Work to be completed: Write out the listing below without alteration, omitting its pictures.

Input records:

^^^^^^^^

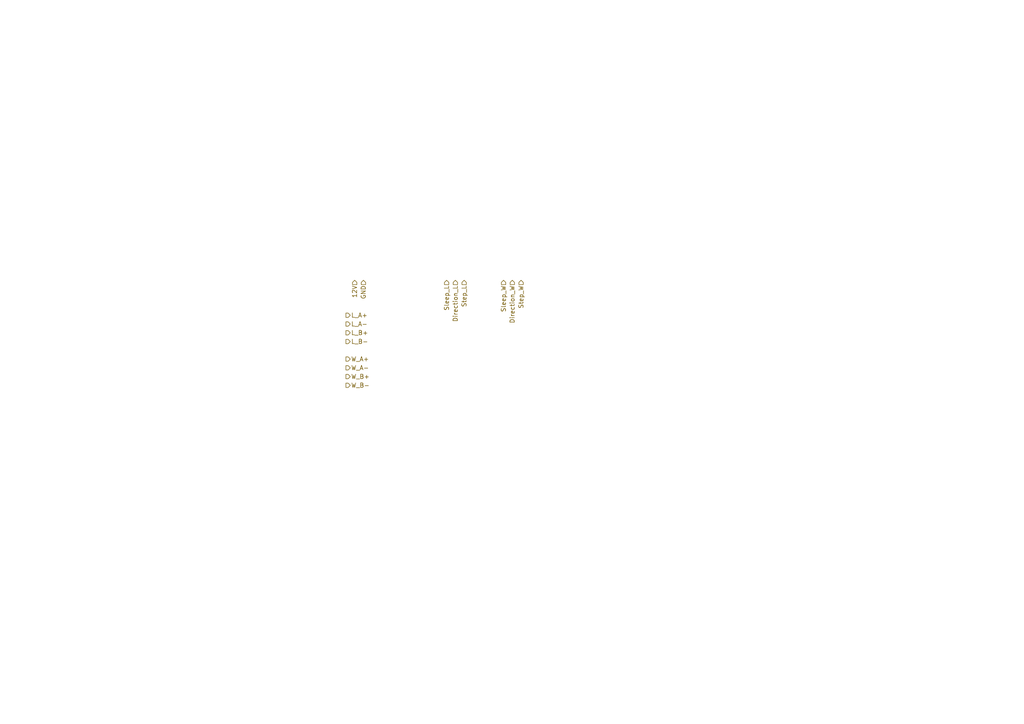
<source format=kicad_sch>
(kicad_sch
	(version 20231120)
	(generator "eeschema")
	(generator_version "8.0")
	(uuid "0823b4ba-f65a-4a20-8108-0caf6e7cff3b")
	(paper "A4")
	(lib_symbols)
	(hierarchical_label "W_B+"
		(shape output)
		(at 100.33 109.22 0)
		(effects
			(font
				(size 1.27 1.27)
			)
			(justify left)
		)
		(uuid "056b4e64-461e-43e2-9b49-1383c1a1df01")
	)
	(hierarchical_label "W_A+"
		(shape output)
		(at 100.33 104.14 0)
		(effects
			(font
				(size 1.27 1.27)
			)
			(justify left)
		)
		(uuid "05dcb0ea-4ee0-4f16-9382-9529fb87ce97")
	)
	(hierarchical_label "L_A+"
		(shape output)
		(at 100.33 91.44 0)
		(effects
			(font
				(size 1.27 1.27)
			)
			(justify left)
		)
		(uuid "0f601a7d-ff87-4520-b62a-1b245fa669d5")
	)
	(hierarchical_label "Step_W"
		(shape input)
		(at 151.13 81.28 270)
		(effects
			(font
				(size 1.27 1.27)
			)
			(justify right)
		)
		(uuid "11a107fc-fa39-40ba-a464-cee54fefee82")
	)
	(hierarchical_label "Direction_L"
		(shape input)
		(at 132.08 81.28 270)
		(effects
			(font
				(size 1.27 1.27)
			)
			(justify right)
		)
		(uuid "4360c6ed-1465-434e-9589-7eec8638f9ee")
	)
	(hierarchical_label "L_B-"
		(shape output)
		(at 100.33 99.06 0)
		(effects
			(font
				(size 1.27 1.27)
			)
			(justify left)
		)
		(uuid "5145bf6b-98f5-41ad-9ad9-a013d324c2ea")
	)
	(hierarchical_label "Sleep_W"
		(shape input)
		(at 146.05 81.28 270)
		(effects
			(font
				(size 1.27 1.27)
			)
			(justify right)
		)
		(uuid "6e111461-86d6-427d-8d6e-6b3b046d1b36")
	)
	(hierarchical_label "Step_L"
		(shape input)
		(at 134.62 81.28 270)
		(effects
			(font
				(size 1.27 1.27)
			)
			(justify right)
		)
		(uuid "74d3f231-f470-4b7e-a160-0c1a7fceb123")
	)
	(hierarchical_label "Sleep_L"
		(shape input)
		(at 129.54 81.28 270)
		(effects
			(font
				(size 1.27 1.27)
			)
			(justify right)
		)
		(uuid "7acf597e-e206-44ef-b9fa-dc39ed410106")
	)
	(hierarchical_label "L_A-"
		(shape output)
		(at 100.33 93.98 0)
		(effects
			(font
				(size 1.27 1.27)
			)
			(justify left)
		)
		(uuid "7f4546ab-a526-4466-a70a-73eec6d6ea1d")
	)
	(hierarchical_label "GND"
		(shape input)
		(at 105.41 81.28 270)
		(effects
			(font
				(size 1.27 1.27)
			)
			(justify right)
		)
		(uuid "8dd4635c-f79a-4653-b0de-83c67431e597")
	)
	(hierarchical_label "Direction_W"
		(shape input)
		(at 148.59 81.28 270)
		(effects
			(font
				(size 1.27 1.27)
			)
			(justify right)
		)
		(uuid "92104da6-86d1-427f-b8fb-cab9b8e7f1d4")
	)
	(hierarchical_label "W_A-"
		(shape output)
		(at 100.33 106.68 0)
		(effects
			(font
				(size 1.27 1.27)
			)
			(justify left)
		)
		(uuid "95dce452-5e05-40f3-a5a2-ac68dc4ed5d4")
	)
	(hierarchical_label "12V"
		(shape input)
		(at 102.87 81.28 270)
		(effects
			(font
				(size 1.27 1.27)
			)
			(justify right)
		)
		(uuid "9842592e-5a4a-4505-8cf4-760b4b348da2")
	)
	(hierarchical_label "L_B+"
		(shape output)
		(at 100.33 96.52 0)
		(effects
			(font
				(size 1.27 1.27)
			)
			(justify left)
		)
		(uuid "cd65057e-d63a-40b9-b200-1b57c8c44597")
	)
	(hierarchical_label "W_B-"
		(shape output)
		(at 100.33 111.76 0)
		(effects
			(font
				(size 1.27 1.27)
			)
			(justify left)
		)
		(uuid "d15df086-a3a7-441c-a316-1c19320b3c81")
	)
)

</source>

^^^^^^^^

Solution to the problem:
<source format=kicad_sch>
(kicad_sch
	(version 20231120)
	(generator "eeschema")
	(generator_version "8.0")
	(uuid "0823b4ba-f65a-4a20-8108-0caf6e7cff3b")
	(paper "A4")
	(lib_symbols)
	(hierarchical_label "W_B+"
		(shape output)
		(at 100.33 109.22 0)
		(effects
			(font
				(size 1.27 1.27)
			)
			(justify left)
		)
		(uuid "056b4e64-461e-43e2-9b49-1383c1a1df01")
	)
	(hierarchical_label "W_A+"
		(shape output)
		(at 100.33 104.14 0)
		(effects
			(font
				(size 1.27 1.27)
			)
			(justify left)
		)
		(uuid "05dcb0ea-4ee0-4f16-9382-9529fb87ce97")
	)
	(hierarchical_label "L_A+"
		(shape output)
		(at 100.33 91.44 0)
		(effects
			(font
				(size 1.27 1.27)
			)
			(justify left)
		)
		(uuid "0f601a7d-ff87-4520-b62a-1b245fa669d5")
	)
	(hierarchical_label "Step_W"
		(shape input)
		(at 151.13 81.28 270)
		(effects
			(font
				(size 1.27 1.27)
			)
			(justify right)
		)
		(uuid "11a107fc-fa39-40ba-a464-cee54fefee82")
	)
	(hierarchical_label "Direction_L"
		(shape input)
		(at 132.08 81.28 270)
		(effects
			(font
				(size 1.27 1.27)
			)
			(justify right)
		)
		(uuid "4360c6ed-1465-434e-9589-7eec8638f9ee")
	)
	(hierarchical_label "L_B-"
		(shape output)
		(at 100.33 99.06 0)
		(effects
			(font
				(size 1.27 1.27)
			)
			(justify left)
		)
		(uuid "5145bf6b-98f5-41ad-9ad9-a013d324c2ea")
	)
	(hierarchical_label "Sleep_W"
		(shape input)
		(at 146.05 81.28 270)
		(effects
			(font
				(size 1.27 1.27)
			)
			(justify right)
		)
		(uuid "6e111461-86d6-427d-8d6e-6b3b046d1b36")
	)
	(hierarchical_label "Step_L"
		(shape input)
		(at 134.62 81.28 270)
		(effects
			(font
				(size 1.27 1.27)
			)
			(justify right)
		)
		(uuid "74d3f231-f470-4b7e-a160-0c1a7fceb123")
	)
	(hierarchical_label "Sleep_L"
		(shape input)
		(at 129.54 81.28 270)
		(effects
			(font
				(size 1.27 1.27)
			)
			(justify right)
		)
		(uuid "7acf597e-e206-44ef-b9fa-dc39ed410106")
	)
	(hierarchical_label "L_A-"
		(shape output)
		(at 100.33 93.98 0)
		(effects
			(font
				(size 1.27 1.27)
			)
			(justify left)
		)
		(uuid "7f4546ab-a526-4466-a70a-73eec6d6ea1d")
	)
	(hierarchical_label "GND"
		(shape input)
		(at 105.41 81.28 270)
		(effects
			(font
				(size 1.27 1.27)
			)
			(justify right)
		)
		(uuid "8dd4635c-f79a-4653-b0de-83c67431e597")
	)
	(hierarchical_label "Direction_W"
		(shape input)
		(at 148.59 81.28 270)
		(effects
			(font
				(size 1.27 1.27)
			)
			(justify right)
		)
		(uuid "92104da6-86d1-427f-b8fb-cab9b8e7f1d4")
	)
	(hierarchical_label "W_A-"
		(shape output)
		(at 100.33 106.68 0)
		(effects
			(font
				(size 1.27 1.27)
			)
			(justify left)
		)
		(uuid "95dce452-5e05-40f3-a5a2-ac68dc4ed5d4")
	)
	(hierarchical_label "12V"
		(shape input)
		(at 102.87 81.28 270)
		(effects
			(font
				(size 1.27 1.27)
			)
			(justify right)
		)
		(uuid "9842592e-5a4a-4505-8cf4-760b4b348da2")
	)
	(hierarchical_label "L_B+"
		(shape output)
		(at 100.33 96.52 0)
		(effects
			(font
				(size 1.27 1.27)
			)
			(justify left)
		)
		(uuid "cd65057e-d63a-40b9-b200-1b57c8c44597")
	)
	(hierarchical_label "W_B-"
		(shape output)
		(at 100.33 111.76 0)
		(effects
			(font
				(size 1.27 1.27)
			)
			(justify left)
		)
		(uuid "d15df086-a3a7-441c-a316-1c19320b3c81")
	)
)

</source>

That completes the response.